→ GOAL OF THE EXERCISE: Continue the article about the Bayesian neural network that reads Event Horizon Telescope data, starting after its final sentence.

→ EXTRACT:
• • • • •

Near-zero errors, wrong answers
A Bayesian neural network learns to read Event Horizon Telescope data. On the test bench it scores near-perfect marks. Then the real data arrives.
A program that analyzes data and tells you “I don’t know” is more useful than one that always gives an answer. This sounds obvious, but conventional neural networks do not do it by default. They produce a number: the black hole’s spin is 0.7. Period. No error bar, no indication of how confident the answer is. If the data is ambiguous, if two physically different models produce nearly identical signals, the network picks one anyway and does not warn you.
The team led by Janssen built a different kind of program, called Zingularity, published in Astronomy & Astrophysics. It is a Bayesian artificial neural network (BANN), a type of program where the internal weights, the numbers the network adjusts during training, are not fixed values but probability distributions. Each time the network analyzes a dataset, it produces not one answer but a spread of possible answers, each with its own probability. If the data is clear, the spread is narrow. If the data is ambiguous, the spread widens. And if the data looks nothing like anything the network has ever seen, the spread can split into two separate peaks, an explicit signal that says: I cannot choose.
The goal is to extract the physical properties of two supermassive black holes, objects so dense that not even light can escape their gravity, Sagittarius A* (Sgr A*) at the center of the Milky Way and Messier 87 (M87*), directly from data collected by the Event Horizon Telescope (EHT), the network of eight radio telescopes that produced the first image of a black hole in 2019. Not from the reconstructed images, but from the raw data: the interference measurements between pairs of telescopes, called visibilities, that carry the full polarization information of the light.

• • • • •

→ SOURCE MATERIAL:

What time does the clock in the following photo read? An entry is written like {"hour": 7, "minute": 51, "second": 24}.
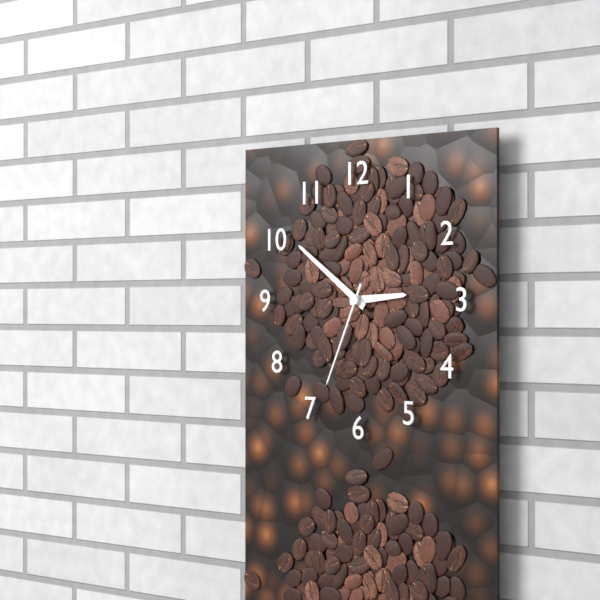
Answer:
{"hour": 2, "minute": 51, "second": 34}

• • • • •

→ ANSWER FOR THE TASK:
135 million parameters for five numbers
Zingularity’s architecture combines two ideas. The first half is a convolutional block (ResNet), a type of program designed to recognize patterns in structured data. The visibilities arrive sorted by telescope pair and time stamp, and the network learns which combinations of amplitudes and phases, measured on which telescope pairs, are most informative for each physical parameter. The second half is a series of fully connected variational layers, the ones that make the network Bayesian: each neuron does not have a fixed weight but a distribution, and at every pass the weight is drawn randomly from that distribution. The result is that, given the same observation, the network produces slightly different answers each time. A hundred passes give a hundred answers, and their distribution is the posterior: the network’s estimate together with its uncertainty.
For M87*, the network has 1 376 806 free parameters. For Sgr A*, which also requires estimating the disk inclination and position angle, it has 135 068 877. The numbers to extract are three or five: the black hole spin (how fast it rotates, which warps the surrounding space), the magnetic state of the matter disk (strongly or weakly magnetized), the ratio between ion and electron temperatures in the plasma. For Sgr A* the network also estimates the disk inclination and position angle. The disproportion is deliberate. A network with far more parameters than it needs to estimate has the freedom to find complex combinations in the data, patterns a smaller model would miss. Regularization, a mechanism that penalizes weights that grow too large or too numerous, prevents the network from memorizing the data instead of learning from it.
The training data comes from the synthetic library that Janssen and colleagues built in the first paper of the series: 600 000 datasets for M87* and 252 000 for Sgr A*, each a complete simulation of the signal path from source to telescope, including atmospheric effects, calibration errors, and cross-talk between polarization channels.
The perfect score that means nothing
Here is the paradox. When the authors train a version of the network using only thermal noise, the simplest form of disturbance in the data, without the other signal corruption effects, the validation errors drop. The network distinguishes nearly perfectly between models with strong and weak magnetic fields, estimates the spin with minimal error, classifies everything with precision.
The result is useless.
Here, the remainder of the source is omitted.